Part-of-word matching challenge


(Maarten Roosendaal) #1

Hi,

We're looking for a way to match on part of words for single term queries but not all words.

For example (it's dutch):

  • searching for 'verlichting' should match on 'tuinverlichting' or 'wandverlichting' but
  • searching for 'pop' should NOT match on 'popular'
  • searching for 'bed' should match on 'beddengoed' or 'dekbedden' but NOT on 'bedrading' or bedrijf'

What is the best strategy?

Maarten


(Jörg Prante) #2

One method is to implement a word decompounding token filter for dutch language.


(Maarten Roosendaal) #3

Hi,

Thanks for your reply. I've looked at https://www.elastic.co/guide/en/elasticsearch/reference/current/analysis-compound-word-tokenfilter.html#_dictionary_decompounder but the documentation is lacking.

I've tried, see https://gist.github.com/anonymous/f6f3067b02af50928751127a1e351e63
but somehow it does not work at all.

Maybe you can spot the errror? I'm using es 5.2.

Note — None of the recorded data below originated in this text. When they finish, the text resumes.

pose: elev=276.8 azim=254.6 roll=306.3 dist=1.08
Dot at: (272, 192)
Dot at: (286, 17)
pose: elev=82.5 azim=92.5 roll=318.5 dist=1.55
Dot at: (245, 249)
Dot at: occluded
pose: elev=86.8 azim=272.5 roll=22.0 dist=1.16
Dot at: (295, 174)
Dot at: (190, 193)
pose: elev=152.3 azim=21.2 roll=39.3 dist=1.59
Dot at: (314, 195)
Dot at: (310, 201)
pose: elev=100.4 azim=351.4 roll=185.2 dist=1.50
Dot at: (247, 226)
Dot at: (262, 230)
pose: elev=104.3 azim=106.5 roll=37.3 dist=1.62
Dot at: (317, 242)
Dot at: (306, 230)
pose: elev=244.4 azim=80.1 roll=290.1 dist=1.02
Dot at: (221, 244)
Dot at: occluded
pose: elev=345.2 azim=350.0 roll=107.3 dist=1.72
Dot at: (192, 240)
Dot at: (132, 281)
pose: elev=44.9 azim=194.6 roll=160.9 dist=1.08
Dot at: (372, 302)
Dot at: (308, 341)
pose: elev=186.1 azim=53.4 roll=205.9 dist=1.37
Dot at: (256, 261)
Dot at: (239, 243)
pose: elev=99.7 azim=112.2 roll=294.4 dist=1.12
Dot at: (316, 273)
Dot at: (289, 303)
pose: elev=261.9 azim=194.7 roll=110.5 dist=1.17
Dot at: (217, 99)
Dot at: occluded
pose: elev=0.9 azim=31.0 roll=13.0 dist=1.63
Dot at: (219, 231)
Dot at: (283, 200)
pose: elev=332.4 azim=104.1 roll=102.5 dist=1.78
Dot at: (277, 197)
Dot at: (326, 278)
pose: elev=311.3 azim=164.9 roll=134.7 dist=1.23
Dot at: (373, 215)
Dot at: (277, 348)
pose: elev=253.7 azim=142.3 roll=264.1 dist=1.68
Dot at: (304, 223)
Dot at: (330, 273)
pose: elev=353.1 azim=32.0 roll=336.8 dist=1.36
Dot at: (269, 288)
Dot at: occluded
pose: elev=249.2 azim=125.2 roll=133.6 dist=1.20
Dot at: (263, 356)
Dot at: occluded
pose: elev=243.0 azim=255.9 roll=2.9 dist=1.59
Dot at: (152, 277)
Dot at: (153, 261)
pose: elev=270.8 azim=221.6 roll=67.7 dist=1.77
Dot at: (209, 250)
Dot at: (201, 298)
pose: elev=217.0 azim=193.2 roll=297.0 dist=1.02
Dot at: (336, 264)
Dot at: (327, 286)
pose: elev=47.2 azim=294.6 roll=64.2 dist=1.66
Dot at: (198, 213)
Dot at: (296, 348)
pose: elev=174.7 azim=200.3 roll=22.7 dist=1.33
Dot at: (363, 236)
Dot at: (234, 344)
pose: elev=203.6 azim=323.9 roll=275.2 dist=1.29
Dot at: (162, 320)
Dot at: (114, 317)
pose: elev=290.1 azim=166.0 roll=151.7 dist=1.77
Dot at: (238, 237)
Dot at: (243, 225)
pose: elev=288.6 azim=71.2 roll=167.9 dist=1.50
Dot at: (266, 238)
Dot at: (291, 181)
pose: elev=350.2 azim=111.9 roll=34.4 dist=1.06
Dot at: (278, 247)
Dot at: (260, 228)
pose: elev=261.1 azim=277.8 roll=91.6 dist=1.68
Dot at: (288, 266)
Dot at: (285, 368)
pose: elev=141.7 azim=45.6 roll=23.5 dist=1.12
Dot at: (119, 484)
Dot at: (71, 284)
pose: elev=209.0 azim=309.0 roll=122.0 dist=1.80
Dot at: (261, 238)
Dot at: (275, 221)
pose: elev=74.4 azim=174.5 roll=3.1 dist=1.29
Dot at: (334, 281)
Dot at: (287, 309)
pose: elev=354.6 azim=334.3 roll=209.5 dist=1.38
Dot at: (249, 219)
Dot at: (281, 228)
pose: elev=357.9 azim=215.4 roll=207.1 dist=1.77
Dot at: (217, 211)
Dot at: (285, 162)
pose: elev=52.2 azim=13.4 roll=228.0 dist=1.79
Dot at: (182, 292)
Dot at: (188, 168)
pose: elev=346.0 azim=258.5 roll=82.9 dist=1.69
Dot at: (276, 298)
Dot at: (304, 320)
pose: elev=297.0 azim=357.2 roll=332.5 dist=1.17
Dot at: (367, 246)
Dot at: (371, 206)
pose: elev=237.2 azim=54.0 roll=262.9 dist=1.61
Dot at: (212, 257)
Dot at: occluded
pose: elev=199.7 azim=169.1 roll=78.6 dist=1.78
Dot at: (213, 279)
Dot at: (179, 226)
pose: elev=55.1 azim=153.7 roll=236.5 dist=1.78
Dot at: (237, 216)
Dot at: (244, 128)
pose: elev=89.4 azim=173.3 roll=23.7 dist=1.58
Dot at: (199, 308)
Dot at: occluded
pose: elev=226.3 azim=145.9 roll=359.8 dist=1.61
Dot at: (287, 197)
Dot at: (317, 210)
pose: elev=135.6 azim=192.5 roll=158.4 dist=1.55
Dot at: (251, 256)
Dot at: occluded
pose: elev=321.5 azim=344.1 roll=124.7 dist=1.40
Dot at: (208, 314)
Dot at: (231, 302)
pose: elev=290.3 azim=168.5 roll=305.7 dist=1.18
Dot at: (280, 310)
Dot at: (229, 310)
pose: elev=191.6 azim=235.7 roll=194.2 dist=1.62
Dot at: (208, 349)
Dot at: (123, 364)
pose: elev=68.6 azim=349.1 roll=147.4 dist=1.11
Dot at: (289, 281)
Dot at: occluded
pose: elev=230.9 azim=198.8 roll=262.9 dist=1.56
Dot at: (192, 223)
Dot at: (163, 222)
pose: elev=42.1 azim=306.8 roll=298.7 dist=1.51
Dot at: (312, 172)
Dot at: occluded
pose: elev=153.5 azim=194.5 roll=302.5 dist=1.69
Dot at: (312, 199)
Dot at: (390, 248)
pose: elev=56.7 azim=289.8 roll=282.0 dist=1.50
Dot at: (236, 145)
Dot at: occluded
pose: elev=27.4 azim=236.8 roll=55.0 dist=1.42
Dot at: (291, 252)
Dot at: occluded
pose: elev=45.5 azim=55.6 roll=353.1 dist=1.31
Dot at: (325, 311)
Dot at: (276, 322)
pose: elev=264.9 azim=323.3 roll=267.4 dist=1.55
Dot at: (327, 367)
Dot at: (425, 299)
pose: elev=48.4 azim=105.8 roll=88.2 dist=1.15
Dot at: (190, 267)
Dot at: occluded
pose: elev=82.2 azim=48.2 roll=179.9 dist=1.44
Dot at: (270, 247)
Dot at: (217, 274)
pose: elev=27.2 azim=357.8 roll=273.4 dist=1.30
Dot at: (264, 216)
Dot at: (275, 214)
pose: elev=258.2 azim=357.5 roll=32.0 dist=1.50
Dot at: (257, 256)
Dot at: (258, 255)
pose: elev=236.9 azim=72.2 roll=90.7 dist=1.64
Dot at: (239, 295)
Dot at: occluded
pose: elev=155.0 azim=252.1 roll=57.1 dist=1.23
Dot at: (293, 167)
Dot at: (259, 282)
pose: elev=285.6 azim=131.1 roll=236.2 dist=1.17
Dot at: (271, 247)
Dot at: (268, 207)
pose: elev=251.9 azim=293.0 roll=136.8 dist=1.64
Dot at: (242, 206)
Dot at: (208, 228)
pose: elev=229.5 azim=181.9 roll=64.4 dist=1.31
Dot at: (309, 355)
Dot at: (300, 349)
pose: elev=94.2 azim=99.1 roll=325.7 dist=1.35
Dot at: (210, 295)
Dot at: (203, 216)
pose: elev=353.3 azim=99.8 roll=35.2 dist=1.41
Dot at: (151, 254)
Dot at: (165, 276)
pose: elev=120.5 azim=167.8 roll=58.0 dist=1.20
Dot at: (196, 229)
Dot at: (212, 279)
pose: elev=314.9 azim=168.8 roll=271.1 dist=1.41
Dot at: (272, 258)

Is this what you meant by the way?

Thanks,
Maarten


(Maarten Roosendaal) #4

figured out the problem of decompounding, had to do because i put the quotes around the [ in stead of only the words. And in combination with stemmer_override i could manually override words for stemming i got better results.


(system) #5

This topic was automatically closed 28 days after the last reply. New replies are no longer allowed.